Léopold L. Foulem: SingularitiesMay 16, 2013 – January 5, 2014
"I believe that authentic art is a matter of concepts,
certainly not of the means
of expression or of style,
or even of execution. My work in ceramics expresses ideas.
My artistic production has nothing to do with individual
expression or a quest
for beauty. I see myself
as a composer and a theorist, not as a virtuoso."
– Léopold L. Foulem
Léopold L. Foulem has exhibited his work in more than 40 solo shows, and his career is now in its fifth decade. He is undoubtedly the best-known Canadian ceramist on the international scene. His rigorous and uncompromising artistic project, whose arsenal includes humour, irony and provocation, is a constant claim for recognition of ceramics as a sovereign
art form.
With Léopold L. Foulem: Singularities, the Musée national des beaux-arts du Québec presents the first true retrospective devoted to this artist who places ceramics – as a discipline and not as a material – at the centre of his concerns. The positions he has staked out on the hierarchy of genres have also led him to a few successful forays into sculpture, in which the bronze becomes a distorting mirror of the quality of the materials.
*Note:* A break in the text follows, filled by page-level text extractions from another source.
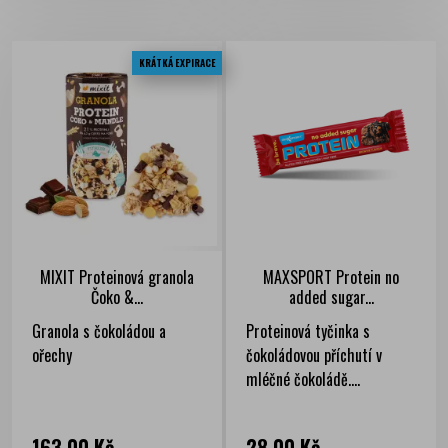
KRÁTKÁ EXPIRACE
MIXIT Proteinová granola
MAXSPORT Protein no
Čoko &...
added sugar...
Granola s čokoládou a
Proteinová tyčinka s
ořechy
čokoládovou příchutí v
mléčné čokoládě....
Cena
Cena
163,00 Kč
28,00 Kč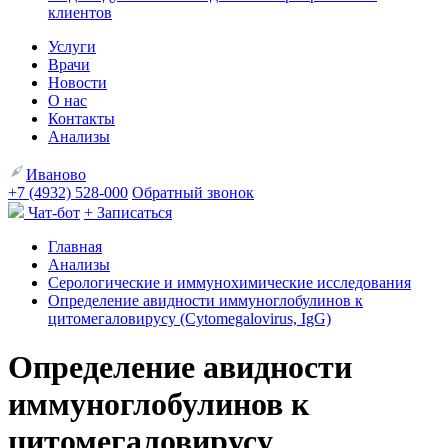
клиентов
Услуги
Врачи
Новости
О нас
Контакты
Анализы
Иваново
+7 (4932) 528-000
Обратный звонок
Чат-бот
+ Записаться
Главная
Анализы
Серологические и иммунохимические исследования
Определение авидности иммуноглобулинов к
цитомегаловирусу (Cytomegalovirus, IgG)
Определение авидности
иммуноглобулинов к
цитомегаловирусу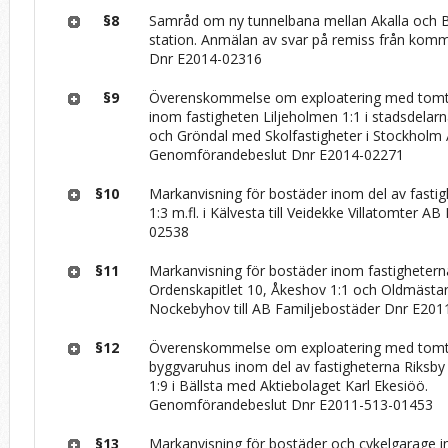
§8
Samråd om ny tunnelbana mellan Akalla och 
station. Anmälan av svar på remiss från kom
Dnr E2014-02316
§9
Överenskommelse om exploatering med tomträ
inom fastigheten Liljeholmen 1:1 i stadsdelar
och Gröndal med Skolfastigheter i Stockholm
Genomförandebeslut Dnr E2014-02271
§10
Markanvisning för bostäder inom del av fasti
1:3 m.fl. i Kälvesta till Veidekke Villatomter A
02538
§11
Markanvisning för bostäder inom fastighetern
Ordenskapitlet 10, Åkeshov 1:1 och Oldmästar
Nockebyhov till AB Familjebostäder Dnr E20
§12
Överenskommelse om exploatering med tomtr
byggvaruhus inom del av fastigheterna Riksby 
1:9 i Bällsta med Aktiebolaget Karl Ekesiöö.
Genomförandebeslut Dnr E2011-513-01453
§13
Markanvisning för bostäder och cykelgarage 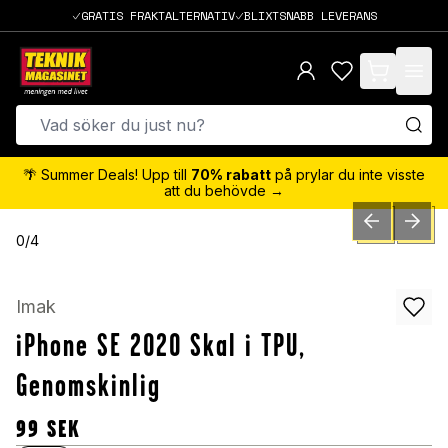
GRATIS FRAKTALTERNATIV
BLIXTSNABB LEVERANS
items in cart,
🌴 Summer Deals! Upp till
70% rabatt
på prylar du inte visste
att du behövde →
PREVIOUS SLID
NEXT S
0
/
4
Imak
iPhone SE 2020 Skal i TPU,
Genomskinlig
99
SEK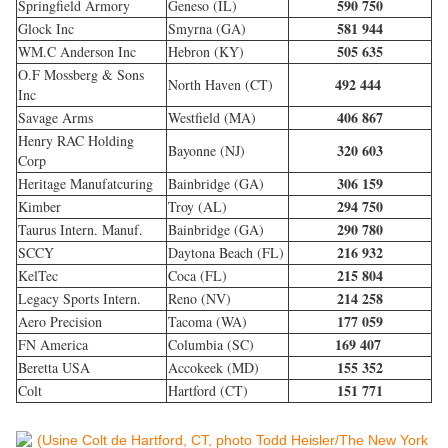
590 750
Springfield Armory
Geneso (IL)
581 944
Glock Inc
Smyrna (GA)
505 635
WM.C Anderson Inc
Hebron (KY)
O.F Mossberg & Sons
492 444
North Haven (CT)
Inc
406 867
Savage Arms
Westfield (MA)
Henry RAC Holding
320 603
Bayonne (NJ)
Corp
306 159
Heritage Manufatcuring
Bainbridge (GA)
294 750
Kimber
Troy (AL)
290 780
Taurus Intern. Manuf.
Bainbridge (GA)
216 932
SCCY
Daytona Beach (FL)
215 804
KelTec
Coca (FL)
214 258
Legacy Sports Intern.
Reno (NV)
177 059
Aero Precision
Tacoma (WA)
169 407
FN America
Columbia (SC)
155 352
Beretta USA
Accokeek (MD)
151 771
Colt
Hartford (CT)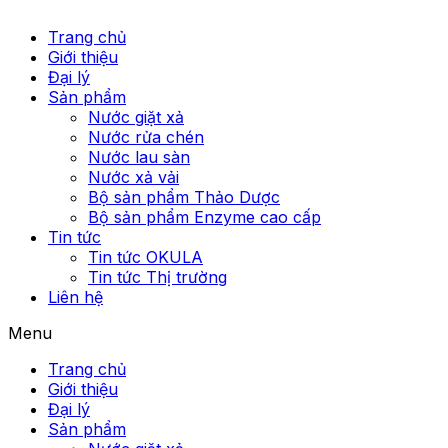
Trang chủ
Giới thiệu
Đại lý
Sản phẩm
Nước giặt xả
Nước rửa chén
Nước lau sàn
Nước xả vải
Bộ sản phẩm Thảo Dược
Bộ sản phẩm Enzyme cao cấp
Tin tức
Tin tức OKULA
Tin tức Thị trường
Liên hệ
Menu
Trang chủ
Giới thiệu
Đại lý
Sản phẩm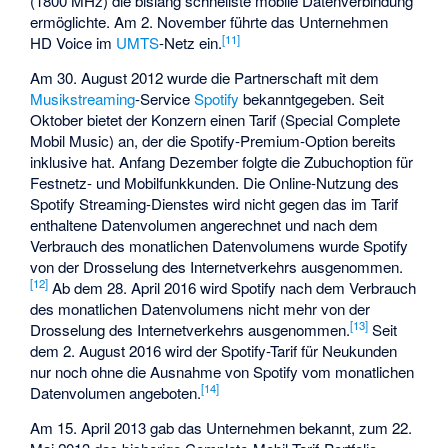
(1800 MHz) die bislang schnellste mobile Datenverbindung
ermöglichte. Am 2. November führte das Unternehmen
[
11
]
HD Voice
im
UMTS
-Netz ein.
Am 30. August 2012 wurde die Partnerschaft mit dem
Musikstreaming
-Service
Spotify
bekanntgegeben. Seit
Oktober bietet der Konzern einen Tarif (Special Complete
Mobil Music) an, der die Spotify-Premium-Option bereits
inklusive hat. Anfang Dezember folgte die Zubuchoption für
Festnetz- und Mobilfunkkunden. Die Online-Nutzung des
Spotify Streaming-Dienstes wird nicht gegen das im Tarif
enthaltene Datenvolumen angerechnet und nach dem
Verbrauch des monatlichen Datenvolumens wurde Spotify
von der Drosselung des Internetverkehrs ausgenommen.
[
12
]
Ab dem 28. April 2016 wird Spotify nach dem Verbrauch
des monatlichen Datenvolumens nicht mehr von der
[
13
]
Drosselung des Internetverkehrs ausgenommen.
Seit
dem 2. August 2016 wird der Spotify-Tarif für Neukunden
nur noch ohne die Ausnahme von Spotify vom monatlichen
[
14
]
Datenvolumen angeboten.
Am 15. April 2013 gab das Unternehmen bekannt, zum 22.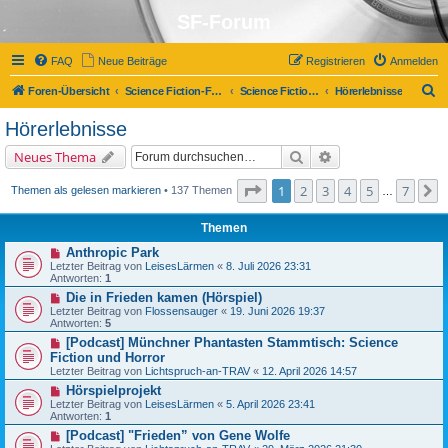
SF-Forum
FAQ
Neue Beiträge
Registrieren
Anmelden
S
Foren-Übersicht
Science Fiction-Forum
Science Fiction, Fantasy und Co.
Hörerlebnisse
u
Hörerlebnisse
c
Suche
Erweiterte Suche
Neues Thema
h
e
Seite
1
von
7
1
2
3
4
5
7
N
Themen als gelesen markieren
• 137 Themen
…
Themen
Anthropic Park
Letzter Beitrag von
LeisesLärmen
«
8. Juli 2026 23:31
Antworten:
1
Die in Frieden kamen (Hörspiel)
Letzter Beitrag von
Flossensauger
«
19. Juni 2026 19:37
Antworten:
5
[Podcast] Münchner Phantasten Stammtisch: Science
Fiction und Horror
Letzter Beitrag von
Lichtspruch-an-TRAV
«
12. April 2026 14:57
Hörspielprojekt
Letzter Beitrag von
LeisesLärmen
«
5. April 2026 23:41
Antworten:
1
[Podcast] "Frieden” von Gene Wolfe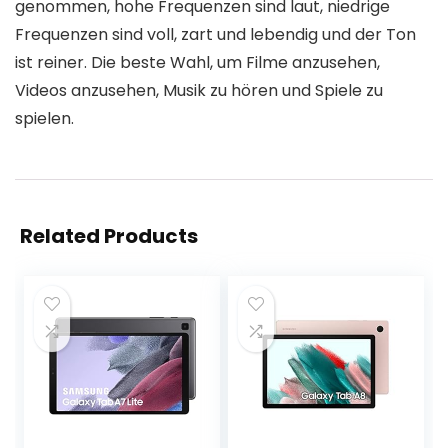
genommen, hohe Frequenzen sind laut, niedrige
Frequenzen sind voll, zart und lebendig und der Ton
ist reiner. Die beste Wahl, um Filme anzusehen,
Videos anzusehen, Musik zu hören und Spiele zu
spielen.
Related Products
Ceramic work is handicapped by several preconceived ideas which make of it an art associated with the sphere of manual labour, hobbies and, in the end, with the feminine. This is the lot of the fine crafts in general, which have been stigmatised by the champions of modernism, stamped with the anathema of the “decorative” and described as figures of otherness. Foulem’s work, playing on these stereotypes and on those around homosexuality, creates a two-fold ambiguity.
The object, and especially the art object, is under the sway of the hegemony of precious and so-called lofty matter. Foulem, in one of his key solo exhibitions, addressed this question, stating that “matter doesn’t matter”. The bronze is the rhetorical figure of this discourse on matter. Similarly, within the discipline, some techniques are viewed as superior to others. Finally, his use of found objects (from the dollar store, refuse bin or antique store) is a way of thumbing his nose at this supposed superiority of one material over another.
Since the 1980s in particular, Léopold L. Foulem has explored the transformation of objects into images, the movement from use to intellect. To do so, he has worked with negative forms, containers with no inside surface, solidified voids and surfaces on which images and words call into question our manner of perceiving the object and our propensity to always privilege what it says rather than the history of the object itself.
Foulem’s base material is not so much clay as it is this history of ceramics. By revisiting and parodying several genres and forms he puts ceramics on the pedestal of tradition, but with this highly contemporary touch, which constantly destabilises its basis.
BIOGRAPHY OF LÉOPOLD L. FOULEM
Born in 1945 in Caraquet, New Brunswick, Léopold L. Foulem holds a master’s degree in visual arts from the University of Indiana. As a public speaker and author, he is known for his views on the importance of a discourse unique to the discipline. An acknowledged expert on Pablo Picasso’s ceramics, in 2004 he co-curated the exhibition Picasso et la céramique, co-organised by the Musée national des beaux-arts du Québec. He received the Jean A. Chalmers National Crafts Award in 1999 and, in 2001, the Saidye Bronfman Award in recognition of excellence in the fine crafts (today one of the Governor General’s awards in visual and media arts). In 2003, he received the Éloizes Award for artist of the year in the visual arts in Acadia. He divided his time between his studios in Montréal and Caraquet. His work can be found in several prestigious collections, including the Victoria and Albert Museum in London and the Los Angeles County Museum, and is included in major international exhibitions.
The exhibition Léopold L. Foulem: Singularities will be accompanied by a publication containing essays by Paul Bourassa, collections and research director of the MNBAQ, and by Jorunn Veiteberg, professor at the Academy of Art and Design in Bergen, Norway, preceded by an introduction by Garth Clark (Santa Fe, New Mexico), author of more than 60 volumes on modern and contemporary ceramics.